Thoreau’s castles in the air (Walden 201)

I’m going to quote a well-quoted paragraph in which Thoreau sums up much of the content of Walden. Taken by itself — if you’re coming to this page without having read the rest of the book… well, read the paragraph and then I’ll tell you what I have in mind:

“I learned this, at least, by my experiment: that if one advances confidently in the direction of his dreams, and endeavors to live the life which he has imagined, he will meet with a success unexpected in common hours. He will put some things behind, will pass an invisible boundary; new, universal, and more liberal laws will begin to establish themselves around and within him; or the old laws be expanded, and interpreted in his favor in a more liberal sense, and he will live with the license of a higher order of beings. In proportion as he simplifies his life, the laws of the universe will appear less complex, and solitude will not be solitude, nor poverty poverty, nor weakness weakness. If you have built castles in the air, your work need not be lost; that is where they should be. Now put the foundations under them.”

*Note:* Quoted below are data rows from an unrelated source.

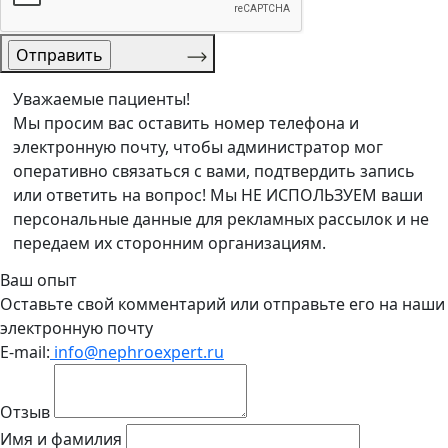
Уважаемые пациенты!
Мы просим вас оставить номер телефона и
электронную почту, чтобы администратор мог
оперативно связаться с вами, подтвердить запись
или ответить на вопрос! Мы НЕ ИСПОЛЬЗУЕМ ваши
персональные данные для рекламных рассылок и не
передаем их сторонним организациям.
Ваш опыт
Оставьте свой комментарий или отправьте его на наши
электронную почту
E-mail:
info@nephroexpert.ru
Отзыв
Имя и фамилия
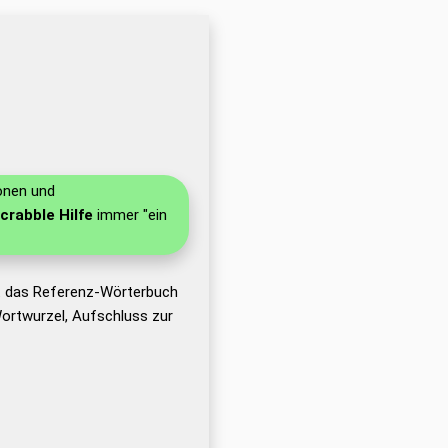
ionen und
crabble Hilfe
immer "ein
t das Referenz-Wörterbuch
ortwurzel, Aufschluss zur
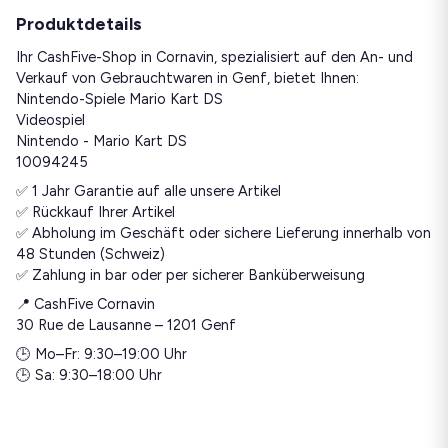
Produktdetails
Ihr CashFive-Shop in Cornavin, spezialisiert auf den An- und
Verkauf von Gebrauchtwaren in Genf, bietet Ihnen:
Nintendo-Spiele Mario Kart DS
Videospiel
Nintendo - Mario Kart DS
10094245
✅ 1 Jahr Garantie auf alle unsere Artikel
✅ Rückkauf Ihrer Artikel
✅ Abholung im Geschäft oder sichere Lieferung innerhalb von
48 Stunden (Schweiz)
✅ Zahlung in bar oder per sicherer Banküberweisung
📍 CashFive Cornavin
30 Rue de Lausanne – 1201 Genf
🕒 Mo–Fr: 9:30–19:00 Uhr
🕒 Sa: 9:30–18:00 Uhr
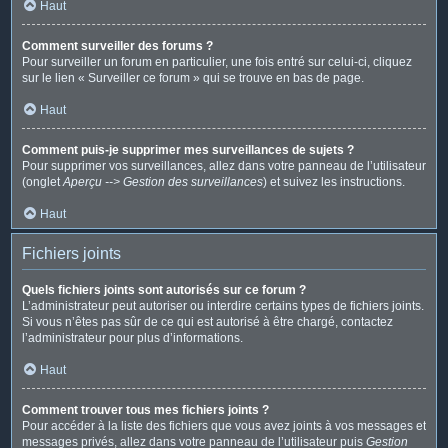
Haut
Comment surveiller des forums ?
Pour surveiller un forum en particulier, une fois entré sur celui-ci, cliquez
sur le lien « Surveiller ce forum » qui se trouve en bas de page.
Haut
Comment puis-je supprimer mes surveillances de sujets ?
Pour supprimer vos surveillances, allez dans votre panneau de l’utilisateur
(onglet
Aperçu --> Gestion des surveillances
) et suivez les instructions.
Haut
Fichiers joints
Quels fichiers joints sont autorisés sur ce forum ?
L’administrateur peut autoriser ou interdire certains types de fichiers joints.
Si vous n’êtes pas sûr de ce qui est autorisé à être chargé, contactez
l’administrateur pour plus d’informations.
Haut
Comment trouver tous mes fichiers joints ?
Pour accéder à la liste des fichiers que vous avez joints à vos messages et
messages privés, allez dans votre panneau de l’utilisateur puis
Gestion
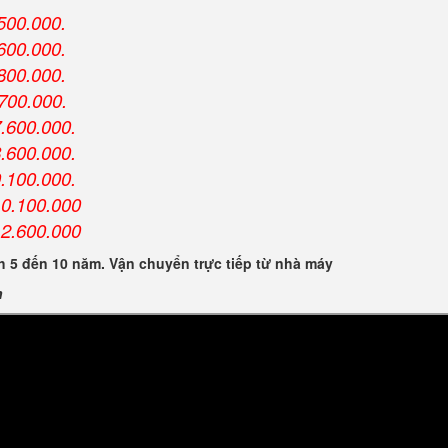
500.000.
.600.000.
800.000.
.700.000
.
7.600.000.
8.600.000.
9.100.000.
10.100.000
12.600.000
 5 đến 10 năm. Vận chuyển trực tiếp từ nhà máy
n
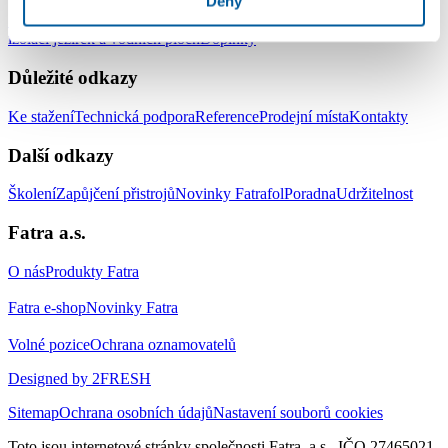
Deny
Střešní hydroizolační systém
Zemní hydroizolační systém
Systém pro
izolaci jezírek a vodních ploch
Doplňky
Důležité odkazy
Ke stažení
Technická podpora
Reference
Prodejní místa
Kontakty
Další odkazy
Školení
Zapůjčení přistrojů
Novinky Fatrafol
Poradna
Udržitelnost
Fatra a.s.
O nás
Produkty Fatra
Fatra e-shop
Novinky Fatra
Volné pozice
Ochrana oznamovatelů
Designed by 2FRESH
Sitemap
Ochrana osobních údajů
Nastavení souborů cookies
Toto jsou internetové stránky společnosti Fatra, a.s., IČO 27465021,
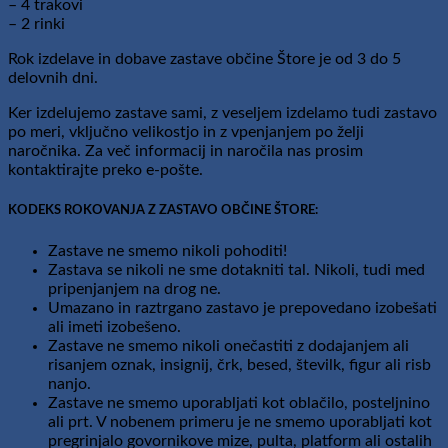
– 4 trakovi
– 2 rinki
Rok izdelave in dobave zastave občine Štore je od 3 do 5
delovnih dni.
Ker izdelujemo zastave sami, z veseljem izdelamo tudi zastavo
po meri, vključno velikostjo in z vpenjanjem po želji
naročnika. Za več informacij in naročila nas prosim
kontaktirajte preko e-pošte.
KODEKS ROKOVANJA Z ZASTAVO OBČINE ŠTORE:
Zastave ne smemo nikoli pohoditi!
Zastava se nikoli ne sme dotakniti tal. Nikoli, tudi med
pripenjanjem na drog ne.
Umazano in raztrgano zastavo je prepovedano izobešati
ali imeti izobešeno.
Zastave ne smemo nikoli onečastiti z dodajanjem ali
risanjem oznak, insignij, črk, besed, številk, figur ali risb
nanjo.
Zastave ne smemo uporabljati kot oblačilo, posteljnino
ali prt. V nobenem primeru je ne smemo uporabljati kot
pregrinjalo govornikove mize, pulta, platform ali ostalih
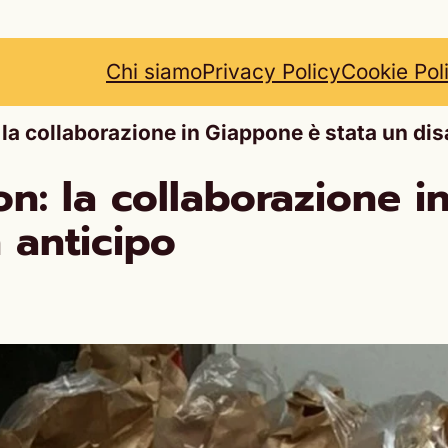
Chi siamo
Privacy Policy
Cookie Pol
 collaborazione in Giappone è stata un disas
: la collaborazione i
n anticipo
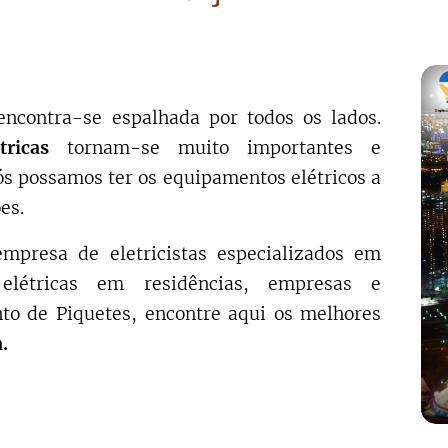
encontra-se espalhada por todos os lados.
tricas
tornam-se muito importantes e
ós possamos ter os equipamentos elétricos a
es.
mpresa de eletricistas especializados em
 elétricas em residências, empresas e
o de Piquetes, encontre aqui os melhores
.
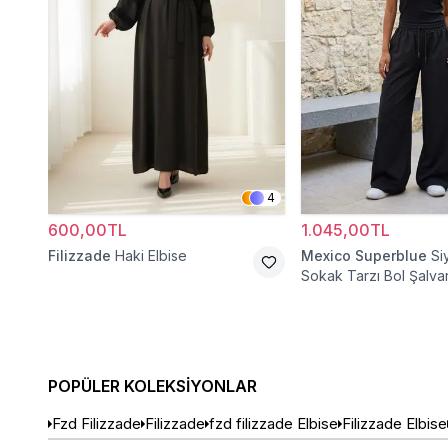
4
600,00TL
1.045,00TL
Filizzade
Haki Elbise
Mexico Superblue
Si
Sokak Tarzı Bol Şalva
Pantolon
POPÜLER KOLEKSIYONLAR
Fzd Filizzade
Filizzade
fzd filizzade Elbise
Filizzade Elbise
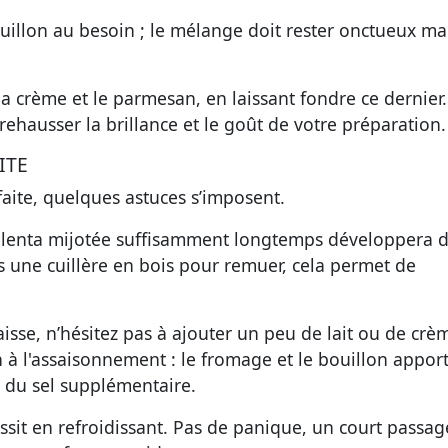
ouillon au besoin ; le mélange doit rester onctueux ma
a crème et le parmesan, en laissant fondre ce dernier.
ehausser la brillance et le goût de votre préparation.
ITE
aite
, quelques astuces s’imposent.
 polenta mijotée suffisamment longtemps développera 
s une cuillère en bois pour remuer, cela permet de
aisse, n’hésitez pas à ajouter un peu de lait ou de crè
n à l'assaisonnement : le fromage et le bouillon appor
r du sel supplémentaire.
issit en refroidissant. Pas de panique, un court passag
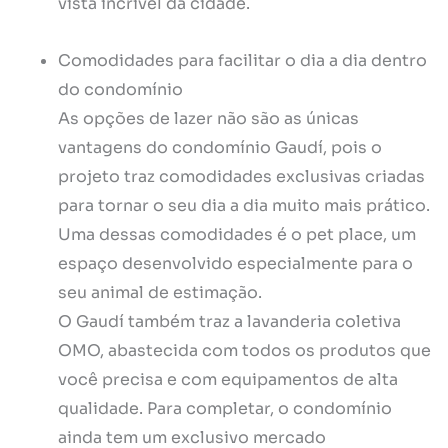
vista incrível da cidade.
Comodidades para facilitar o dia a dia dentro
do condomínio
As opções de lazer não são as únicas
vantagens do condomínio Gaudí, pois o
projeto traz comodidades exclusivas criadas
para tornar o seu dia a dia muito mais prático.
Uma dessas comodidades é o pet place, um
espaço desenvolvido especialmente para o
seu animal de estimação.
O Gaudí também traz a lavanderia coletiva
OMO, abastecida com todos os produtos que
você precisa e com equipamentos de alta
qualidade. Para completar, o condomínio
ainda tem um exclusivo mercado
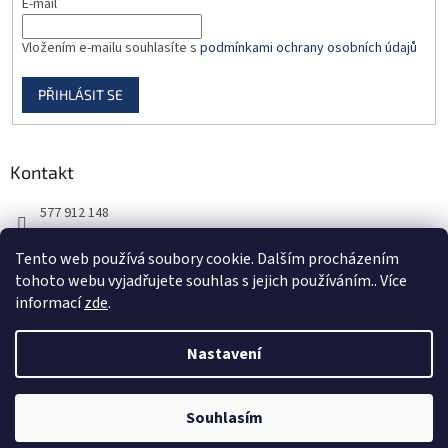
E-mail
Vložením e-mailu souhlasíte s
podmínkami ochrany osobních údajů
PŘIHLÁSIT SE
Kontakt
577 912 148
725 851 576
Tento web používá soubory cookie. Dalším procházením
tohoto webu vyjadřujete souhlas s jejich používáním.. Více
informací
zde
.
Nastavení
Vytvořil Shoptet
Souhlasím
Copyright 2026
DORBAS, s.r.o.
. Všechna práva vyhrazena.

If you’re reading this quote without context, it starts off sounding like motivational speaker claptrap (at least up to the point where he starts talking about simplifying your life.) Chase your dreams. Follow your heart. Success will be yours. See you at the top!

But if you’ve read this far into the book, you know what kind of dreams and what kind of success he is talking about. And for that kind of success at least, he is indeed a motivational speaker. Throughout this book he’s shown us one way of doing this, a way that was suited to his particular circumstances and temperament. Now he’s done his work. The rest is up to us.